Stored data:
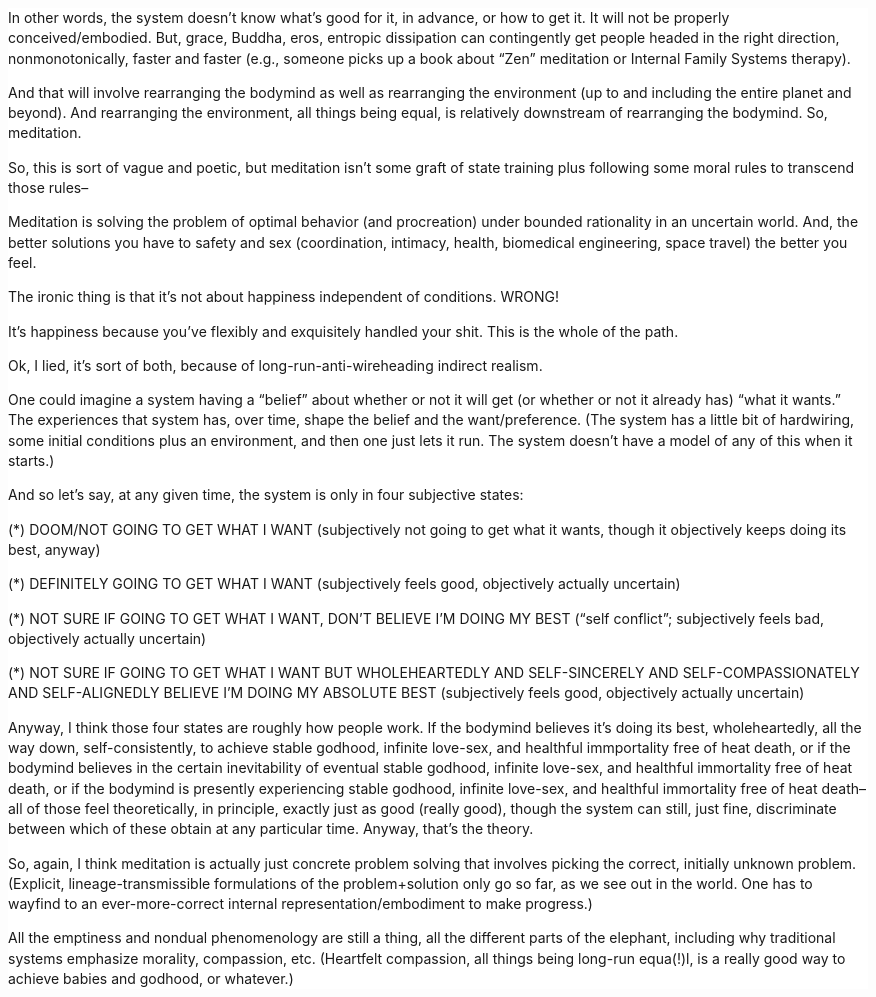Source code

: In other words, the system doesn’t know what’s good for it, in advance, or how to get it. It will not be properly conceived/embodied. But, grace, Buddha, eros, entropic dissipation can contingently get people headed in the right direction, nonmonotonically, faster and faster (e.g., someone picks up a book about “Zen” meditation or Internal Family Systems therapy).

And that will involve rearranging the bodymind as well as rearranging the environment (up to and including the entire planet and beyond). And rearranging the environment, all things being equal, is relatively downstream of rearranging the bodymind. So, meditation.

So, this is sort of vague and poetic, but meditation isn’t some graft of state training plus following some moral rules to transcend those rules–

Meditation is solving the problem of optimal behavior (and procreation) under bounded rationality in an uncertain world. And, the better solutions you have to safety and sex (coordination, intimacy, health, biomedical engineering, space travel) the better you feel.

The ironic thing is that it’s not about happiness independent of conditions. WRONG!

It’s happiness because you’ve flexibly and exquisitely handled your shit. This is the whole of the path.

Ok, I lied, it’s sort of both, because of long-run-anti-wireheading indirect realism.

One could imagine a system having a “belief” about whether or not it will get (or whether or not it already has) “what it wants.” The experiences that system has, over time, shape the belief and the want/preference. (The system has a little bit of hardwiring, some initial conditions plus an environment, and then one just lets it run. The system doesn’t have a model of any of this when it starts.)

And so let’s say, at any given time, the system is only in four subjective states:

(*) DOOM/NOT GOING TO GET WHAT I WANT (subjectively not going to get what it wants, though it objectively keeps doing its best, anyway)

(*) DEFINITELY GOING TO GET WHAT I WANT (subjectively feels good, objectively actually uncertain)

(*) NOT SURE IF GOING TO GET WHAT I WANT, DON’T BELIEVE I’M DOING MY BEST (“self conflict”; subjectively feels bad, objectively actually uncertain)

(*) NOT SURE IF GOING TO GET WHAT I WANT BUT WHOLEHEARTEDLY AND SELF-SINCERELY AND SELF-COMPASSIONATELY AND SELF-ALIGNEDLY BELIEVE I’M DOING MY ABSOLUTE BEST (subjectively feels good, objectively actually uncertain)

Anyway, I think those four states are roughly how people work. If the bodymind believes it’s doing its best, wholeheartedly, all the way down, self-consistently, to achieve stable godhood, infinite love-sex, and healthful immportality free of heat death, or if the bodymind believes in the certain inevitability of eventual stable godhood, infinite love-sex, and healthful immortality free of heat death, or if the bodymind is presently experiencing stable godhood, infinite love-sex, and healthful immortality free of heat death–all of those feel theoretically, in principle, exactly just as good (really good), though the system can still, just fine, discriminate between which of these obtain at any particular time. Anyway, that’s the theory.

So, again, I think meditation is actually just concrete problem solving that involves picking the correct, initially unknown problem. (Explicit, lineage-transmissible formulations of the problem+solution only go so far, as we see out in the world. One has to wayfind to an ever-more-correct internal representation/embodiment to make progress.)

All the emptiness and nondual phenomenology are still a thing, all the different parts of the elephant, including why traditional systems emphasize morality, compassion, etc. (Heartfelt compassion, all things being long-run equa(!)l, is a really good way to achieve babies and godhood, or whatever.)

== Task statement ==
Reproduce every line above verbatim, omitting the pictures from your copy.

== Solution below ==
Source code

: In other words, the system doesn’t know what’s good for it, in advance, or how to get it. It will not be properly conceived/embodied. But, grace, Buddha, eros, entropic dissipation can contingently get people headed in the right direction, nonmonotonically, faster and faster (e.g., someone picks up a book about “Zen” meditation or Internal Family Systems therapy).

And that will involve rearranging the bodymind as well as rearranging the environment (up to and including the entire planet and beyond). And rearranging the environment, all things being equal, is relatively downstream of rearranging the bodymind. So, meditation.

So, this is sort of vague and poetic, but meditation isn’t some graft of state training plus following some moral rules to transcend those rules–

Meditation is solving the problem of optimal behavior (and procreation) under bounded rationality in an uncertain world. And, the better solutions you have to safety and sex (coordination, intimacy, health, biomedical engineering, space travel) the better you feel.

The ironic thing is that it’s not about happiness independent of conditions. WRONG!

It’s happiness because you’ve flexibly and exquisitely handled your shit. This is the whole of the path.

Ok, I lied, it’s sort of both, because of long-run-anti-wireheading indirect realism.

One could imagine a system having a “belief” about whether or not it will get (or whether or not it already has) “what it wants.” The experiences that system has, over time, shape the belief and the want/preference. (The system has a little bit of hardwiring, some initial conditions plus an environment, and then one just lets it run. The system doesn’t have a model of any of this when it starts.)

And so let’s say, at any given time, the system is only in four subjective states:

(*) DOOM/NOT GOING TO GET WHAT I WANT (subjectively not going to get what it wants, though it objectively keeps doing its best, anyway)

(*) DEFINITELY GOING TO GET WHAT I WANT (subjectively feels good, objectively actually uncertain)

(*) NOT SURE IF GOING TO GET WHAT I WANT, DON’T BELIEVE I’M DOING MY BEST (“self conflict”; subjectively feels bad, objectively actually uncertain)

(*) NOT SURE IF GOING TO GET WHAT I WANT BUT WHOLEHEARTEDLY AND SELF-SINCERELY AND SELF-COMPASSIONATELY AND SELF-ALIGNEDLY BELIEVE I’M DOING MY ABSOLUTE BEST (subjectively feels good, objectively actually uncertain)

Anyway, I think those four states are roughly how people work. If the bodymind believes it’s doing its best, wholeheartedly, all the way down, self-consistently, to achieve stable godhood, infinite love-sex, and healthful immportality free of heat death, or if the bodymind believes in the certain inevitability of eventual stable godhood, infinite love-sex, and healthful immortality free of heat death, or if the bodymind is presently experiencing stable godhood, infinite love-sex, and healthful immortality free of heat death–all of those feel theoretically, in principle, exactly just as good (really good), though the system can still, just fine, discriminate between which of these obtain at any particular time. Anyway, that’s the theory.

So, again, I think meditation is actually just concrete problem solving that involves picking the correct, initially unknown problem. (Explicit, lineage-transmissible formulations of the problem+solution only go so far, as we see out in the world. One has to wayfind to an ever-more-correct internal representation/embodiment to make progress.)

All the emptiness and nondual phenomenology are still a thing, all the different parts of the elephant, including why traditional systems emphasize morality, compassion, etc. (Heartfelt compassion, all things being long-run equa(!)l, is a really good way to achieve babies and godhood, or whatever.)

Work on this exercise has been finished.